A portion of the 140 officers were sent to Glasgow for the summit, while others were deployed around Scotland to offer support, according to the justice and social affairs magazine 1919.
Probationary officers are usually given 12 weeks of training before deployment.
The senior officer accompanying the probationer told the magazine: “I’ve got 15 years in the job and I’ve been a tutor for seven or eight years, and it’s only really when resources are rock bottom.
“She and a lot of others have just been punted out after three weeks and the only thing they know about the law is their common sense.”
Deputy chief officer David Page, who oversees staffing at Police Scotland, said: “We utilised 140 probationers undergoing officer training with Police Scotland during the COP26 policing operation.
“The majority were sent to our local policing divisions and departments around the country and were tasked with assisting business as usual, while others were deployed to work specifically at COP26.
“This is not the first instance of deploying probationers to assist with major policing operations, as a number of probationers were deployed last year to assist in the early stages of our response to the coronavirus pandemic.

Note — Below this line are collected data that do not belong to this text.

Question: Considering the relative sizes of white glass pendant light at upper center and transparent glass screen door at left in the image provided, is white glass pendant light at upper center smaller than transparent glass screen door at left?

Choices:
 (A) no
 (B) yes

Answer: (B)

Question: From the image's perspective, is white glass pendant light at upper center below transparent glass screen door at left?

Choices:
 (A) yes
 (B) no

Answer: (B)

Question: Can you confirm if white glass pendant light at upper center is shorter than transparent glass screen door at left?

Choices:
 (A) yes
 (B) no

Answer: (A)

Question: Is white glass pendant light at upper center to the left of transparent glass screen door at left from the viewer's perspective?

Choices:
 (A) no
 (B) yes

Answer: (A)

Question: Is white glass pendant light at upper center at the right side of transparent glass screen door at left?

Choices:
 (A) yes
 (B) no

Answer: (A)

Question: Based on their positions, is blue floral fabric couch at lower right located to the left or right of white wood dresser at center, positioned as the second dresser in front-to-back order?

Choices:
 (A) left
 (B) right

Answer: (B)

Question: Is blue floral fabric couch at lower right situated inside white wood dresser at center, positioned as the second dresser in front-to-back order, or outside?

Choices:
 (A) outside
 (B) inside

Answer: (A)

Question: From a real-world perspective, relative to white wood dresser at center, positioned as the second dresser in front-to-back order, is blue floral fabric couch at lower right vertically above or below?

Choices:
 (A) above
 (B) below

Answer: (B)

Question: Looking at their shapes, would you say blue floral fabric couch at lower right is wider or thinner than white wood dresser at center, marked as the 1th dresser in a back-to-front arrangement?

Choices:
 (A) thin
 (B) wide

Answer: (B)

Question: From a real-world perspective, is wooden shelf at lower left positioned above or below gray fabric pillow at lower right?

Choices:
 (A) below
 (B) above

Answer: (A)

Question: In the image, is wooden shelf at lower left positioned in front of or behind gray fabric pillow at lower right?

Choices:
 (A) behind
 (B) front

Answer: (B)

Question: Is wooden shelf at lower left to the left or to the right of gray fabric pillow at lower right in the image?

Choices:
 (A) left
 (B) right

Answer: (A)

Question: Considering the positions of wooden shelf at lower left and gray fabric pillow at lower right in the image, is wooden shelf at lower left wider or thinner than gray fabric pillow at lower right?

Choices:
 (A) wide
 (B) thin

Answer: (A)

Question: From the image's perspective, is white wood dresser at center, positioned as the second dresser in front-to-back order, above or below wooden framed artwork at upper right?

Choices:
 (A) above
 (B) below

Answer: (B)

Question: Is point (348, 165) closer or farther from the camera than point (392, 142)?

“These recruits had all received instruction in core policing skills, first aid and officer safety training prior to being deployed, and the skillset and readiness of each officer was taken into account.
“They were accompanied on deployment by experienced officers.”
David Hamilton, the chairman of the Scottish Police Federation, said: “Nobody would choose for officers with just three weeks’ training to be deployed in an operational environment.
“This, however, is policing in 21st-century Scotland where we simply can’t afford not to use every resource that we have.
“I was surprised to meet a number of these probationers at COP26 as they were only ever meant to be backfilling in ‘business-as-usual’ – but they were being well looked after by their colleagues and I’m sure will have picked up some important skills and experiences.”